Few right-wing women (with the exception of the Utah delegation) had been elected to the National Conference. But that didn’t mean that no conflicts erupted at the conference. Still, what impressed most participants was how well these delegates managed to forge “The National Plan of Action,” the document that addressed the overlapping yet different needs of such diverse women. This twenty-six-plank agenda affirmed support for the ERA, and addressed the needs of battered, disabled, minority, rural, poor, young, and older women. Women of color mostly felt relieved by their unusually strong representation, but also realized that their marginalization in the women’s movement had not ended.53
But it was the plank that affirmed lesbian rights that created the greatest drama. To everyone’s surprise, Betty Friedan unexpectedly lent her support to the resolution to eliminate discrimination based on sexual orientation a
nd preference. When the plank passed, lesbian activists shouted, “Thank you, sisters,” and released hundreds of pink and yellow balloons into the air. On the balloons were printed the words, “We Are Everywhere.” As ecstatic supporters snake-danced across the front of the arena, delegates from Mississippi turned their backs, bent their heads in prayer, and hoisted signs that begged, “Keep them in the closet.”54
Soon after the conference, President Carter sent legislative recommendations to Congress and issued an executive order to establish a standing National Advisory Committee for women. But the recommendations were never implemented. By then, the New Right had created cultural and political gridlock. With the election of Ronald Reagan in 1980, memories of Houston would quickly come to seem like a dream from a distant past.
Chapter Nine
SISTERHOOD TO SUPERWOMAN
“There are no individual solutions,” feminists had chanted in the late sixties.
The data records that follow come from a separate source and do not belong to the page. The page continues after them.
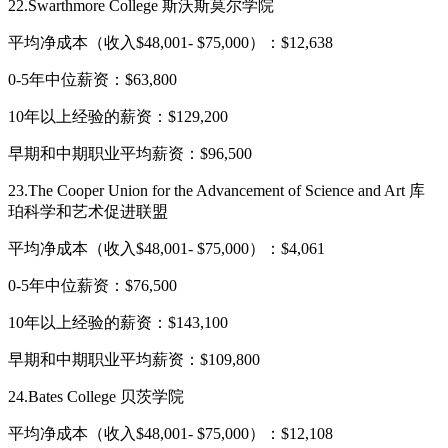
22.Swarthmore College 斯沃斯莫尔学院
平均净成本（收入$48,001- $75,000）：$12,638
0-5年中位薪资：$63,800
10年以上经验的薪资：$129,200
早期和中期职业平均薪资：$96,500
23.The Cooper Union for the Advancement of Science and Art 库
珀科学和艺术促进联盟
平均净成本（收入$48,001- $75,000）：$4,061
0-5年中位薪资：$76,500
10年以上经验的薪资：$143,100
早期和中期职业平均薪资：$109,800
24.Bates College 贝茨学院
平均净成本（收入$48,001- $75,000）：$12,108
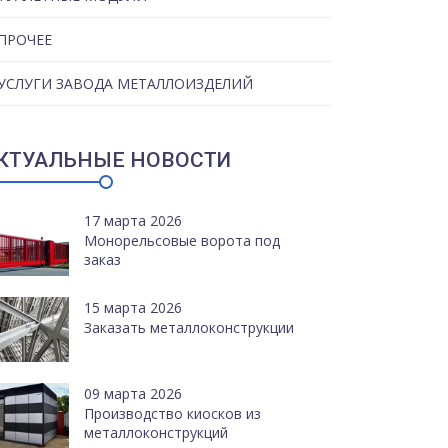
ПРОЧЕЕ
УСЛУГИ ЗАВОДА МЕТАЛЛОИЗДЕЛИЙ
КТУАЛЬНЫЕ НОВОСТИ
17 марта 2026
Монорельсовые ворота под
заказ
15 марта 2026
Заказать металлоконструкции
09 марта 2026
Производство киосков из
металлоконструкций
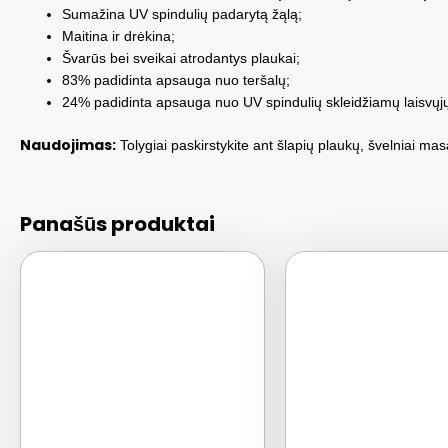
Sumažina UV spindulių padarytą žąlą;
Maitina ir drėkina;
Švarūs bei sveikai atrodantys plaukai;
83% padidinta apsauga nuo teršalų;
24% padidinta apsauga nuo UV spindulių skleidžiamų laisvųjų
Naudojimas:
Tolygiai paskirstykite ant šlapių plaukų, švelniai ma
Panašūs produktai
Steeped in the rhetoric and worldview of liberals and the Left, members of the movement sang the praises of a mythical, deeply desired sisterhood. If feminism were to succeed as a radical vision, the movement had to advance the interests of all women: “None of us are free until we are all free.”
Yet, by 1980, most Americans imagined a feminist as a Superwoman, hair flying as she rushed around, an attaché case in one arm, a baby in the other. In the words of a popular song recycled into a perfume advertisement, she could “bring home the bacon, fry it up in the pan, and never, ever let you forget you’re a man.” The Superwoman could “have it all,” but only if she “did it all.”1 How did this change come about in just a decade?
Despite the widespread media coverage of the National Women’s Conference, most Americans were neither activists nor protesters and had little personal acquaintance with rank-and-file feminists. Newspapers and television mainly reported on stars or on the bizarre, and so the public image of the women’s movement invariably came from the way in which popular and political culture translated it to its American audience.